L’élevage bovin occupe désormais une place forte dans le monde agricole insulaire, avec là encore une dynamique nouvelle de valorisation du produit en s’appuyant sur la race corse et en développant des circuits directs tels que les veaux à la broche.
Dans les autres secteurs agricoles de niche, élevages fermiers de volaille, exploitation de plantes aromatiques, castanéiculture, apiculture, oléiculture, etc., des jeunes professionnels sérieux et impliqués ont pris en main leur profession, activant des réseaux de vente directe et s’évertuant à rentabiliser leurs exploitations avec abnégation.

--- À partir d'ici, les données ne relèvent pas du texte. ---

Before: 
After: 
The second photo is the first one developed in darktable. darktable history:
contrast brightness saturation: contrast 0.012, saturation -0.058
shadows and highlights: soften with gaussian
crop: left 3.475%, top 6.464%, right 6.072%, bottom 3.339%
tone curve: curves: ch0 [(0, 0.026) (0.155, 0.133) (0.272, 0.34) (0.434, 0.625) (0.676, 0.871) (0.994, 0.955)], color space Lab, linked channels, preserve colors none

C’est en grande partie ce changement de génération qui a probablement conduit au changement de la représentation professionnelle à la tête de la chambre d’agriculture de la Corse. Enfermé dans le choix fait il y a vingt-cinq ans de rejoindre le conformisme d’une FDSEA/CDJA Corse affiliée à un syndicalisme très conservateur, en France et en Europe, les élus sortants ont perdu le contact avec cette génération agricole nouvelle qui a fait le pari du bio, des appellations d’origine et des circuits de proximité pour l’avenir de l’agriculture corse.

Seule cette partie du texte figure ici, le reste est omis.